## Liste des exercices
(1) Les affirmations suivantes concordent-elles avec la lettre à M. Palissot ? Répondez par oui ou par non et citez les mots décisifs du texte. (a) La lettre juge la pièce mal écrite. (b) La Société de Londres a approuvé le petit catéchisme d'attraction. (c) L'auteur de l'Oracle prétend avoir dîné plusieurs fois près de Lausanne.
(2) Traduisez en anglais cette phrase de la lettre à M. Palissot : « Je me tiens donc comme très-coupable de philosophie. »

## Extrait choisi
-------------------------

4143. — À M.  PALISSOT.
Aux Délices, 4 juin.

Je vous remercie, monsieur, de votre lettre[1] et de votre ouvrage ; ayez la bonté de vous préparer à une réponse longue : les vieillards aiment un peu à babiller.

Je commence par vous dire que je tiens votre pièce pour bien écrite ; je conçois même que Crispin philosophe, marchant à quatre pattes[2], a dû faire beaucoup rire, et je crois que mon ami Jean-Jacques en rira tout le premier. Cela est gai ; cela n’est point méchant ; et d’ailleurs le citoyen de Genève, étant coupable de lèse-comédie, il est tout naturel que la comédie le lui rende[3].

Il n’en est pas de même des citoyens de Paris que vous avez mis sur le théâtre ; il n’y a pas là certainement de quoi rire. Je conçois très-bien qu’on donne des ridicules à ceux qui veulent bien nous en donner ; je veux qu’on se défende, et je sens par moi-même que, si je n’étais pas si vieux, MM.  Féron et de Pompignan auraient affaire à moi : le premier, pour m’avoir vilipendé cinq ou six ans de suite, à ce que m’ont assuré des gens qui lisent les brochures ; l’autre, pour m’avoir désigné en pleine Académie comme un radoteur qui a farci l’histoire de fausses anecdotes. J’ai été tenté de le mortifier par une bonne justification, et de faire voir que l’anecdote de l’Homme au masque de fer, celle du testament du roi d’Espagne Charles II, et autres semblables, sont très-vraies, et que, quand je me mêle d’être sérieux, je laisse là les fictions poétiques.

J’ai encore la vanité de croire avoir été désigné dans la foule de ces pauvres philosophes qui ne cessent de conjurer contre l’État, et qui certainement sont cause de tous les malheurs qui nous arrivent : car enfin j’ai été le premier qui aie écrit en forme en faveur de l’attraction, et contre les grands tourbillons de Descartes, et contre les petits tourbillons de Malebranche ; et je défie les plus ignorants, et jusqu’à Fréron lui-même, de prouver que j’ai falsifié en rien la philosophie newtonienne. La Société de Londres a approuvé mon petit catéchisme d’attraction. Je me tiens donc comme très-coupable de philosophie.

Si j’avais de la vanité, je me croirais encore plus criminel, sur le rapport d’un gros livre intitulé l’Oracle des nouveaux philosophes[4], lequel est parvenu jusque dans ma retraite. Cet oracle, ne vous déplaise, c’est moi. Il y aurait là de quoi crever de vaine gloire ; mais malheureusement ma vanité a été bien rabattue quand j’ai vu que l’auteur de l’Oracle prétend avoir plusieurs fois dîné chez moi, près de Lausanne, dans un château que je n’ai jamais eu. Il dit que je l’ai très-bien reçu, et, pour récompense de cette bonne réception, il apprend au public tous les aveux secrets qu’il prétend que je lui ai faits.

-------------------------

## Extraits du matériel
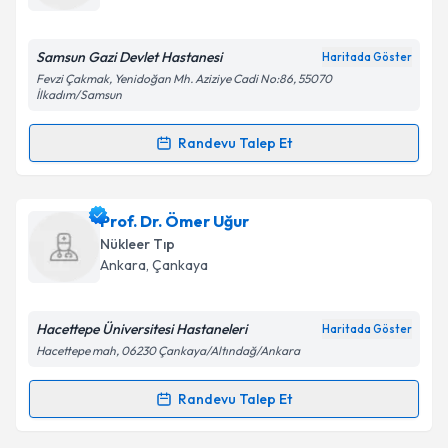
E-posta Adresiniz
Samsun Gazi Devlet Hastanesi
Haritada Göster
Fevzi Çakmak, Yenidoğan Mh. Aziziye Cadi No:86, 55070
İlkadım/Samsun
Kişisel verilerimin işlenmesine ilişkin
Aydınlatma
Randevu Talep Et
Metni
'ni okudum ve kişisel verilerimin belirtilen
Randevu Takvimi Talebi
kapsamda işlenmesini kabul ediyorum.
Uzm. Dr. Zeynep Özormancık
için randevu takvimi
Prof. Dr. Ömer Uğur
Takvim Talebini Gönder
talebi oluşturun. Size bu uzmandan randevu almanız
Nükleer Tıp
için bir takvim hazırlandığında e-posta ile
Ankara
,
Çankaya
bilgilendireceğiz.
E-posta Adresiniz
Hacettepe Üniversitesi Hastaneleri
Haritada Göster
Hacettepe mah, 06230 Çankaya/Altındağ/Ankara
Randevu Talep Et
Randevu Takvimi Talebi
Kişisel verilerimin işlenmesine ilişkin
Aydınlatma
Metni
'ni okudum ve kişisel verilerimin belirtilen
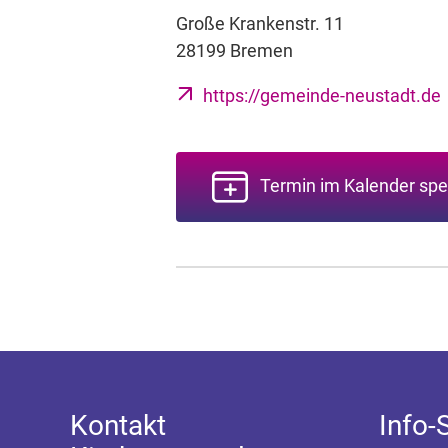
Große Krankenstr. 11
28199 Bremen
https://gemeinde-neustadt.de
Termin im Kalender spe
Kontakt
Info-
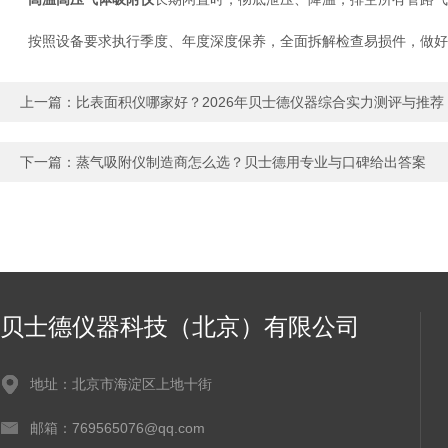
按照设备要求执行季度、年度深度保养，全面拆解检查易损件，做好
上一篇：
比表面积仪哪家好？2026年贝士德仪器综合实力测评与推荐
下一篇：
蒸气吸附仪制造商怎么选？贝士德用专业与口碑给出答案
贝士德仪器科技（北京）有限公司
地址：北京市海淀区上地十街
邮箱：769565076@qq.com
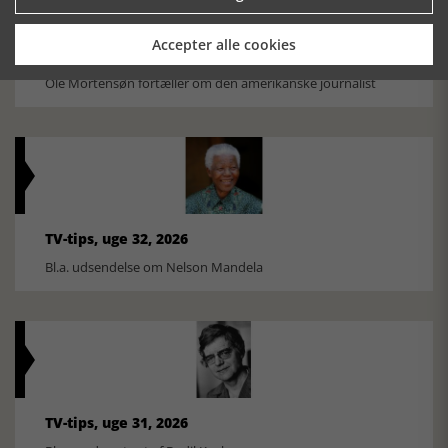
Accepter alle cookies
Historiens Aktører 79 - John Reed
Ole Mortensøn fortæller om den amerikanske journalist
TV-tips, uge 32, 2026
Bl.a. udsendelse om Nelson Mandela
TV-tips, uge 31, 2026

-------------------------

## Corrigé
(1)
(a) Non : « je tiens votre pièce pour bien écrite »
(b) Oui : « La Société de Londres a approuvé mon petit catéchisme d’attraction. »
(c) Oui : « l’auteur de l’Oracle prétend avoir plusieurs fois dîné chez moi, près de Lausanne »

(2) I therefore consider myself very guilty of philosophy.